→ **SUPPLIED ENTRIES**:
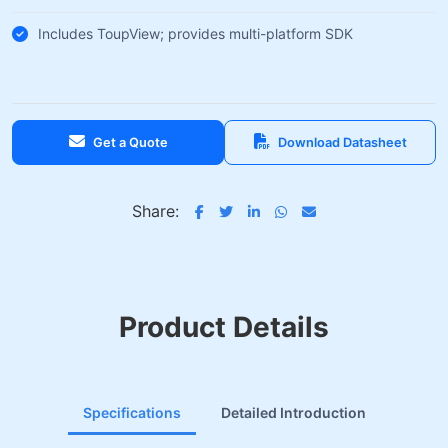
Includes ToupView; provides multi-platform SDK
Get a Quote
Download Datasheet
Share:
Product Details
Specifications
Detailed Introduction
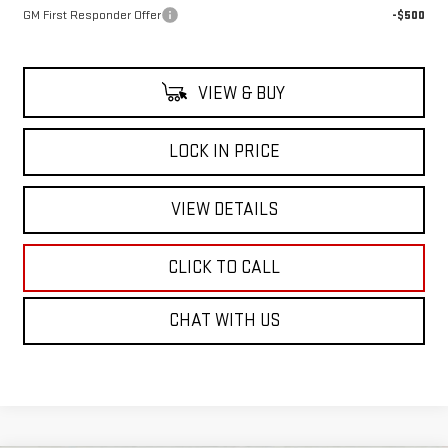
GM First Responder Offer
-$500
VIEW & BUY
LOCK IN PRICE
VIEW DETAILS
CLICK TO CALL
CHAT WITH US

==

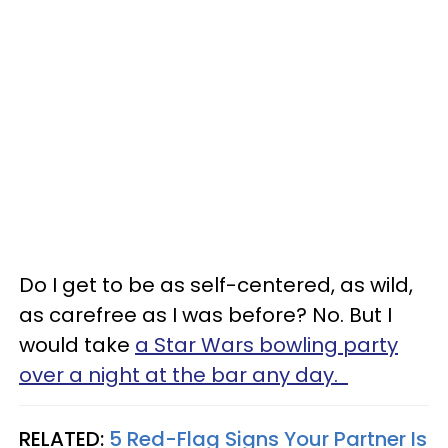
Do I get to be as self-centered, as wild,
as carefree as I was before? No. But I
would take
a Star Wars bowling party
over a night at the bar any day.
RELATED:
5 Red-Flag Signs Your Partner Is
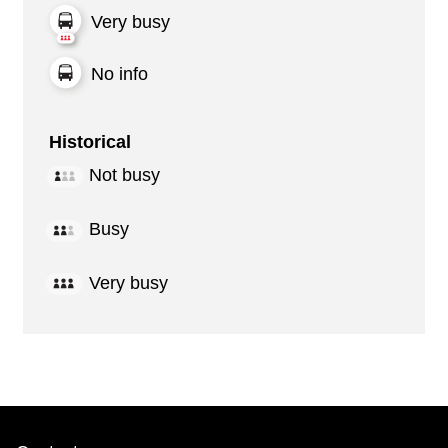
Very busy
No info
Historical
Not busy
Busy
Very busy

→ **TASK DETAILS**:
Starting at the line that has "GM First Responder Offer" and ending after the line that has "CHAT WITH US", turn the lines from the rows above into a numbered list, leaving out any blank lines.

→ **WRITTEN SOLUTION**:
1. GM First Responder Offer
2. -$500
3. VIEW & BUY
4. LOCK IN PRICE
5. VIEW DETAILS
6. CLICK TO CALL
7. CHAT WITH US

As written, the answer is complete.